I suspect a happy coincidence is at the heart of all this. Not so long ago, the law was as the average bleeding heart might have assumed. Hopkins v Mackenzie [2001] Lloyd’s Law Reports 600 said that there was no damage until the proceedings were actually dismissed for want of prosecution. But then some bright spark took the House of Lords’ decision in Nykredit Mortgage Bank Plc v Edward Erdman Group Ltd (No 2) [1997] 1 WLR 1627 and applied it to this fact scenario to overturn Hopkins v Mackenzie and give birth to the line of cases we are now examining. The happy coincidence is that in Nykredit, the House of Lords was asked by a plaintiff to identify as early as possible a commencement of a cause of action, because the earlier the cause of action arose, the more interest it could get under a statute which provided for the payment of interest between the accrual of the cause of action and judgment.
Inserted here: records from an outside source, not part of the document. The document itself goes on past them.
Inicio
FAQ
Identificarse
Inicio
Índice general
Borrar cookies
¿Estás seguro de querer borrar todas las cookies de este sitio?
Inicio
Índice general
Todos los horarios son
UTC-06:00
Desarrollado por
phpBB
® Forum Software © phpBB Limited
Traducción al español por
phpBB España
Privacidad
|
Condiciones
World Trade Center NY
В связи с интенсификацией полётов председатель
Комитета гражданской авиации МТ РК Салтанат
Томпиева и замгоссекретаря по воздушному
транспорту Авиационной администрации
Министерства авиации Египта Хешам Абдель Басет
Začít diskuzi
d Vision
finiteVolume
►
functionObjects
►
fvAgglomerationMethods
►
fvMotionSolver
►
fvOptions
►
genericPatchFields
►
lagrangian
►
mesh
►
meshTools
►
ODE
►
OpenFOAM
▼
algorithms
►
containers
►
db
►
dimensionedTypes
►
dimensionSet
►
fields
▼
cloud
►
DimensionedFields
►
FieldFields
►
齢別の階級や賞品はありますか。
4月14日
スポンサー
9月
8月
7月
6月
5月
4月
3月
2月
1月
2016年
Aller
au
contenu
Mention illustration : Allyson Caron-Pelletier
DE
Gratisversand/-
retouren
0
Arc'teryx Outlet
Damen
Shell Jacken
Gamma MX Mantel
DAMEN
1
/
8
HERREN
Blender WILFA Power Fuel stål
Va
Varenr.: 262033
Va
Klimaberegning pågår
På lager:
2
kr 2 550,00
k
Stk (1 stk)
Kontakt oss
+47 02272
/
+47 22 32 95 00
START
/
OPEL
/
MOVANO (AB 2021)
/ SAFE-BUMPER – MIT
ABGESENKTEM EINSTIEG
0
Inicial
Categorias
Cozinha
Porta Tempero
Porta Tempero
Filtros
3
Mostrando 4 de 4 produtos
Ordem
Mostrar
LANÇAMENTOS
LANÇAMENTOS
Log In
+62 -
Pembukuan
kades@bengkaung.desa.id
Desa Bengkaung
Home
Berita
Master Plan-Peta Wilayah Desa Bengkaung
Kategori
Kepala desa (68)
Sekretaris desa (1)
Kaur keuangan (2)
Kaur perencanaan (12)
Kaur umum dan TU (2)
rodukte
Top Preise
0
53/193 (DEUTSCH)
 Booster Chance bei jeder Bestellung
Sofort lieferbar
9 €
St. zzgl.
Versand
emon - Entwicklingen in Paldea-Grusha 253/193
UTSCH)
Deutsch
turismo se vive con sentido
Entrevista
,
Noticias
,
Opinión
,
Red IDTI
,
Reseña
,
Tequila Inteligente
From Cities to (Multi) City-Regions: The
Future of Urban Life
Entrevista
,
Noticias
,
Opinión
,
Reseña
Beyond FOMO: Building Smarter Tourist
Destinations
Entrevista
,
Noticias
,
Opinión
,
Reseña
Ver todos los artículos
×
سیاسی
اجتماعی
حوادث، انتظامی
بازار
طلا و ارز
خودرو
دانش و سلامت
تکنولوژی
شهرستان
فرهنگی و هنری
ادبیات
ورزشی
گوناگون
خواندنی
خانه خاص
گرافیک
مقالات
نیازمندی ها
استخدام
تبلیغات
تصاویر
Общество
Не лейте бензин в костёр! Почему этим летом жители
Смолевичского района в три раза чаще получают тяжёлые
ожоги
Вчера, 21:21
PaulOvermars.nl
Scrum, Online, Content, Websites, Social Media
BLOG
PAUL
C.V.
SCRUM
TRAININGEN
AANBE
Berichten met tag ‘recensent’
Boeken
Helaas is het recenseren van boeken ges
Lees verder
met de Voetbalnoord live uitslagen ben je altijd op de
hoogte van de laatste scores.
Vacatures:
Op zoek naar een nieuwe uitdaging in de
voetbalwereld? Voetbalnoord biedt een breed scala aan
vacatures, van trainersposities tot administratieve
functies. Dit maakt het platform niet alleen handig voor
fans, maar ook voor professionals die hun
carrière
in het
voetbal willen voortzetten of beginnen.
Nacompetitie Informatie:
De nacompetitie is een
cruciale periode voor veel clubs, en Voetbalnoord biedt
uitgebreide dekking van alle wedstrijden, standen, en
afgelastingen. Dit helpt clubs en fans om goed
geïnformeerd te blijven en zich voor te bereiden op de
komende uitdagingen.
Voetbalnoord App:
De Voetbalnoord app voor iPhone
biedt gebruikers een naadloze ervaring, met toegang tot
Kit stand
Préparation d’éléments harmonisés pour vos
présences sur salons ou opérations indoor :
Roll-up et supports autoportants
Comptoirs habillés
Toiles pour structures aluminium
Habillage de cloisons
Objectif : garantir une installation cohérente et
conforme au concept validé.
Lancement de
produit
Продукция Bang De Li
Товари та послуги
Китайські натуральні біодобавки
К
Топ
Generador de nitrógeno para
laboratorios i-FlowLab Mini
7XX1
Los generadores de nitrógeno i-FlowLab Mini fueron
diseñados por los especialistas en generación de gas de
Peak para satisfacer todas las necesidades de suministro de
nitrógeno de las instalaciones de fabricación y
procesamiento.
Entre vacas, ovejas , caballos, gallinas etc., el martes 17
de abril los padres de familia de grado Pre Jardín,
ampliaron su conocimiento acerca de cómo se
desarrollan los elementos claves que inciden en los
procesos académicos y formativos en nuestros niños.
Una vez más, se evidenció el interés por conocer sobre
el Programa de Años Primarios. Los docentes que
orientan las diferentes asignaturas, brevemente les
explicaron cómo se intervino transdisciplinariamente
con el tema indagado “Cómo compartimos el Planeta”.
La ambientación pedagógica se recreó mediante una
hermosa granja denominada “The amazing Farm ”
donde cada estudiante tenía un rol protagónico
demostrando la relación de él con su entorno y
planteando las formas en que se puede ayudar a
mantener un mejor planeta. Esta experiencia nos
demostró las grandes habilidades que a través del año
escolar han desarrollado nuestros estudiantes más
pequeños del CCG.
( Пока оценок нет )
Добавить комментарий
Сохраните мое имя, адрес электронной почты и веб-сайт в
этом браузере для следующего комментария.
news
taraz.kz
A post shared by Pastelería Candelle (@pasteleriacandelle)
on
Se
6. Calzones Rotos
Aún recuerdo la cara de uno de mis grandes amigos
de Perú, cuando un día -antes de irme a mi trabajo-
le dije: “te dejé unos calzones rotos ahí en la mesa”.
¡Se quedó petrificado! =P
Freed of the context of a defendant trying to shut out an otherwise deserving plaintiff by a technical defence, the Court found to the plaintiff’s benefit that the cause of action accrued when some loss was first suffered (substantially earlier than when the main loss was later suffered). It was a correct application of first principles, unperverted by the plaintiff pity perversion phenomenon.

In Jessup v Wetherell, the court found that a want of prosecution application had already been made prior to the sixth backwards anniversary of the professional negligence writ, and as at that anniversary, it was bound to succeed, discovery not yet having been completed 7 years into the proceedings. Accordingly, the professional negligence claim was statute barred because the plaintiffs had already then first suffered some non-negligible loss. The loss was the certain failure of their proceedings. 7 years’ investment had been lost by then; all that remained was for the exercise in the judicial confirmation of that fact to be made.